The original Gruppo Italiano Malattie Ematologiche Maligne dell'Adulto (GIMEMA) scale was an expanded WHO scale described by Rebulla et al in 1997.5 The use of various scales by investigators makes it impossible to perform cross-study comparisons and meta-analyses. For example, because one trial defined > 60 minutes6 as a grade 2 nosebleed and another used > 30 minutes,7 a patient with a 45-minute nosebleed would have clinically significant bleeding in one trial, but not the other. An asymptomatic CNS bleed could be defined as grade 1 (of 4) in the Heckman trial,8 grade 5 (of 7) in the studies using the GIMEMA scale,3,9,10 grade 3 (of 4) in the Murphy11 and Heddle6 trials, and grade 4 (of 4) in the Slichter trial.7
We identified only one bleeding scale (designed by Webert et al) that has undergone psychometric evaluation to confirm validity and reliability.12 This scale was designed to separate clinically significant from clinically insignificant bleeding by determining whether medical or surgical intervention and/or increased level of care was needed. This definition of “significant” describes the type of bleeding that prophylactic transfusions are designed to prevent: that which exposes patients to the risks associated with medications, surgical procedures, long-term morbidity, and mortality.
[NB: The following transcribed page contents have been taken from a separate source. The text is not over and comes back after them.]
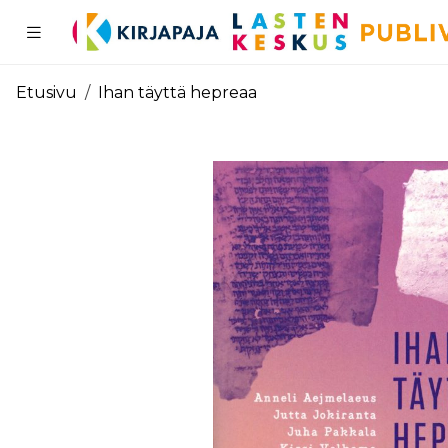
Pääsisältö
Etusivu
Ihan täyttä hepreaa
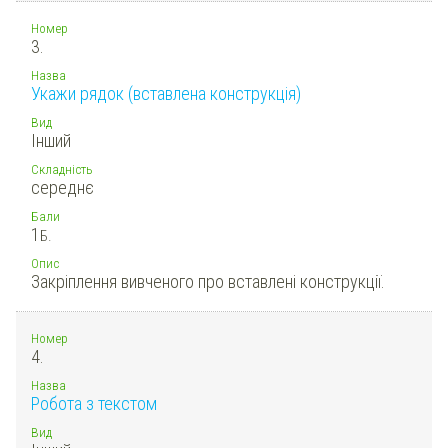
Номер
3.
Назва
Укажи рядок (вставлена конструкція)
Вид
Інший
Складність
середнє
Бали
1
Б.
Опис
Закріплення вивченого про вставлені конструкції.
Номер
4.
Назва
Робота з текстом
Вид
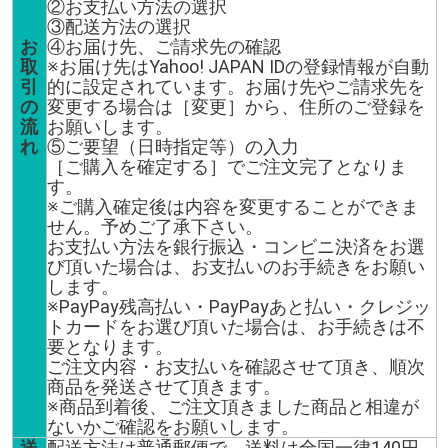
②お支払い方法の選択
③配送方法の選択
お
④お届け先、ご請求先の確認
取
※お届け先はYahoo! JAPAN IDの登録情報が自動
引
的に設定されています。お届け先やご請求先を
の
変更する場合は［変更］から、住所のご登録を
流
お願いします。
れ
⑤ご要望（日時指定等）の入力
［ご購入を確定する］でご注文完了となりま
す。
※ご購入確定後は内容を変更することができま
せん。予めご了承下さい。
お支払い方法を銀行振込・コンビニ決済をお選
び頂いた場合は、お支払いのお手続きをお願い
します。
※PayPay残高払い・PayPayあと払い・クレジッ
トカードをお選び頂いた場合は、お手続きは不
要となります。
ご注文内容・お支払いを確認させて頂き、順次
商品を発送させて頂きます。
※商品到着後、ご注文頂きました商品と相違が
ないかご確認をお願いします。
送
配送方法は普通郵便で、送料は全国一律140円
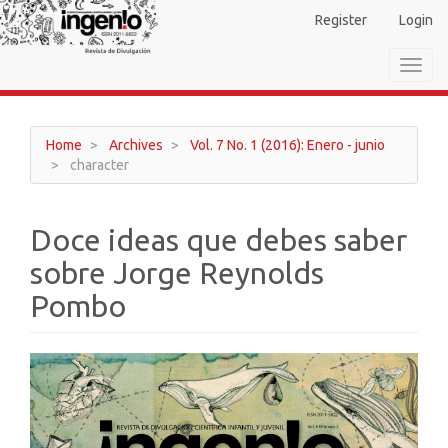
Main
Register
Login
Navigation
Main
Toggl
Content
navig
Sidebar
Home
Archives
Vol. 7 No. 1 (2016): Enero - junio
character
Doce ideas que debes saber
sobre Jorge Reynolds
Pombo
Article
Sidebar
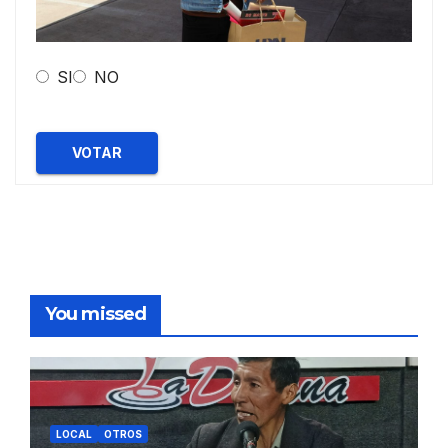
SI
NO
VOTAR
You missed
LOCAL
OTROS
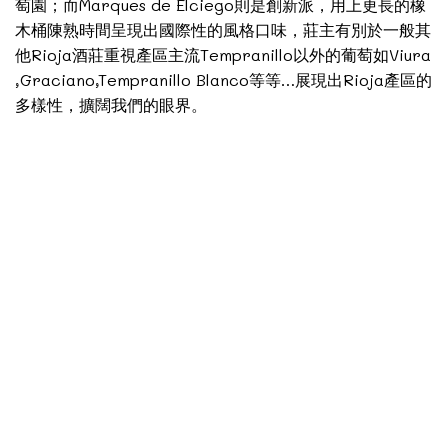
萄園；而Marques de Elciego則是創新派，用上更長的橡
木桶陳熟時間呈現出國際性的風格口味，莊主有別於一般其
他Rioja酒莊重視產區主流Tempranillo以外的葡萄如Viura
,Graciano,Tempranillo Blanco等等…展現出Rioja產區的
多樣性，擴闊我們的眼界。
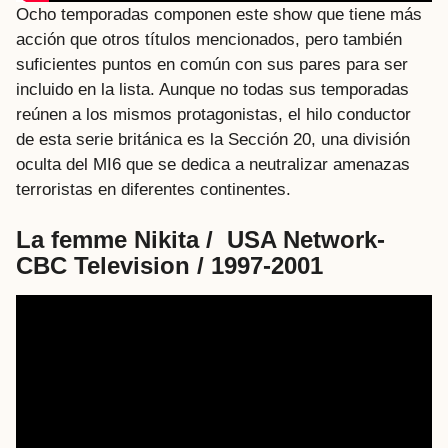
Ocho temporadas componen este show que tiene más
acción que otros títulos mencionados, pero también
suficientes puntos en común con sus pares para ser
incluido en la lista. Aunque no todas sus temporadas
reúnen a los mismos protagonistas, el hilo conductor
de esta serie británica es la Sección 20, una división
oculta del MI6 que se dedica a neutralizar amenazas
terroristas en diferentes continentes.
La femme Nikita / USA Network-
CBC Television / 1997-2001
None of the available bleeding scales take into account the impact that bleeding has on the quality of life of patients and families. Although daily nosebleeds lasting 15-20 minutes may not require intervention, they can be upsetting or disruptive to some patients. Therefore, combining the scale developed by Webert et al12 with quality-of-life measurements may provide the most complete representation of bleeding severity.
We rate the level of evidence for using the WHO scale and/or its variations in clinical research level 2C, because there are no studies comparing bleeding scores with regard to their completeness or accuracy in measuring clinically significant bleeding. There is insufficient evidence to determine which bleeding scale should be selected in the design of a clinical trial. This review highlights the difficulties created in this field of research due to the use of different scales to measure bleeding. As researchers move forward in creating clinical trials to mitigate bleeding incidence and severity, consistency in measuring bleeding across trials will improve the quality and standardization of research in this field by allowing for a common method of communicating and comparing results across studies.
Disclosures
Conflict-of-interest disclosure: R.S.B. declares no competing financial interests. S.H.O. has consulted for GSK on topics not relevant to this paper. Off-label drug use: None disclosed.